- Theatrical poster
- Directed by: Tanja Brzaković
- Written by: Tanja Brzaković
- Produced by: Tanja Brzaković Nebojsa Miljkovic
- Starring: Jelena Janković Snežana Janković Ricardo Sánchez
- Cinematography: Miona Bogovic Kathleen Herbst
- Edited by: Tatjana Brzakovic Branka Pavlovic
- Music by: Janja Lončar
- Production company: Talas film
- Distributed by: Serbian theatrical: Art Vista Worldwide: WTA Tour
- Release date: November 12, 2008 (Belgrade, Serbia);
- Running time: 80 minutes
- Countries: Serbia Germany
- Languages: Serbian Subtitle: English Russian
- Budget: $40,000

= Jelenin svet =

Jelenin svet (Jelena's World) is a 2008 independent documentary film written and directed by Tanja Brzaković, about former World No. 1 female tennis player, Jelena Janković.

==Background==
The film follows Jelena Janković over a 14-month period, and includes tennis tournaments in Madrid and Berlin, as well as her visits to her home in Belgrade.

At the beginning of the documentary, Janković was ranked as third best tennis player in the world. The film follows her regime as she prepares for various meets, deals with maintaining her diet, trains, meets with fans, and begins her matches.

==Cast==
- Jelena Janković as herself
- Snežana Janković as herself (Jelena's mother)
- Ricardo Sánchez as himself (Jelena's coach)
In tennis matches:
- Anna Chakvetadze
- Elena Dementieva
- Justine Henin
- Ana Ivanovic
- Svetlana Kuznetsova

==Reception==
When the film premiered in Belgrade on November 12, 2008, it outsold the James Bond film Quantum of Solace which opened there that same weekend, bumping the Bond film to second place in the Serbian box office.

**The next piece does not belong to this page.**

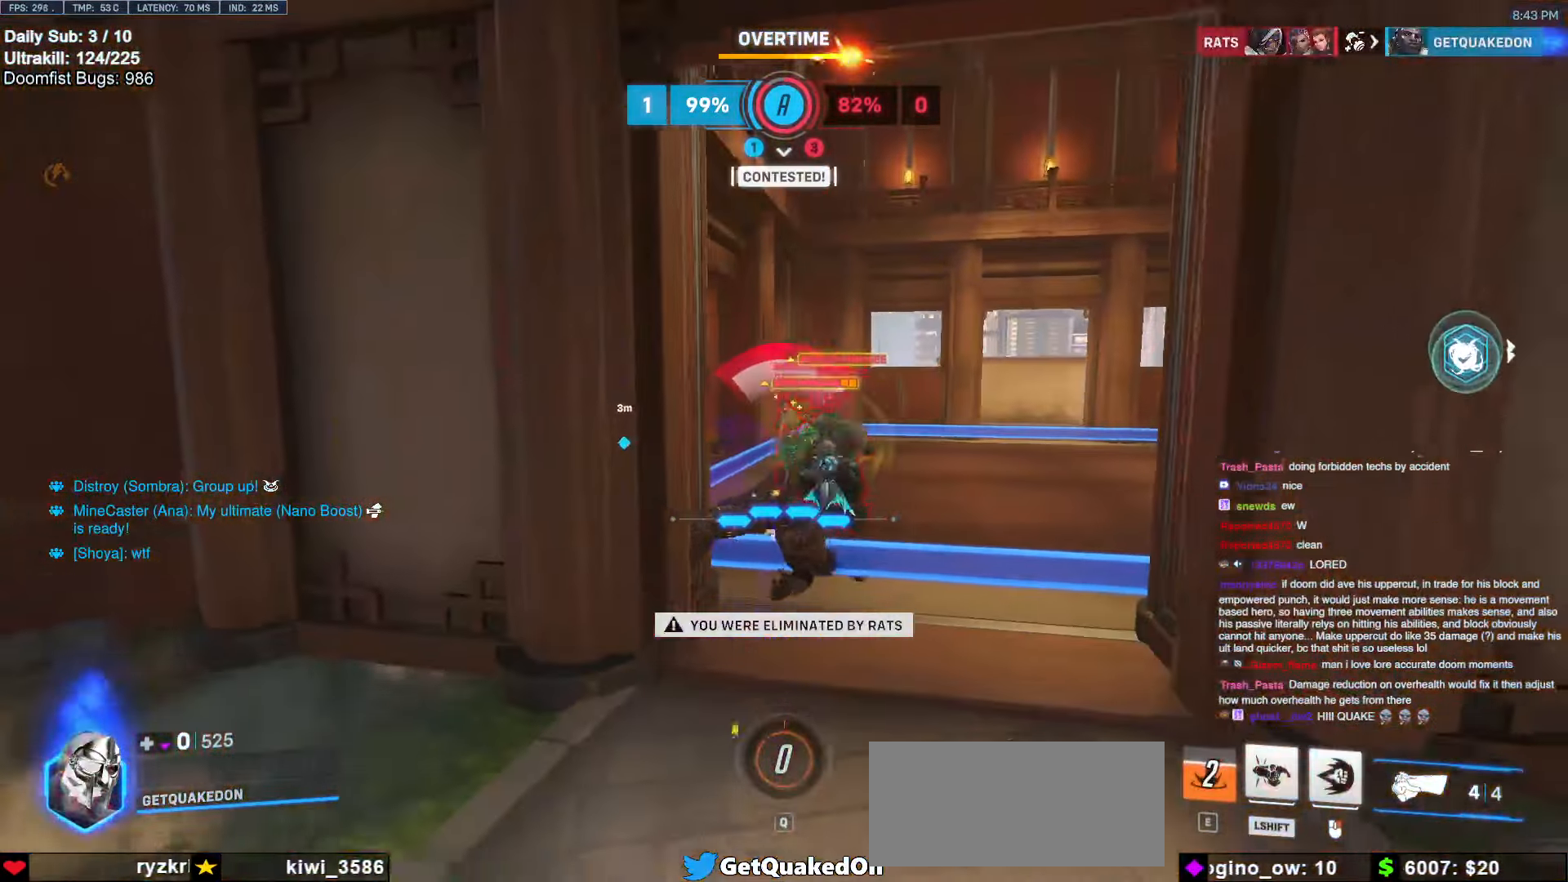
{"dt_ms": 500, "keys": [], "mouse": [], "events": []}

In speaking about the film, Politika made note that full-length theatrically released documentary films about Serbian athletes are rare. They appreciated that Jelenin svet celebrated the efforts of one of the best among the best in the world, and that the film was able to document Jelena Janković's rise from third-best to world's best. They wrote that the film is dynamic, witty and cheerful in its portrait of Janković, and that it allows viewers to better understand the subject of the film.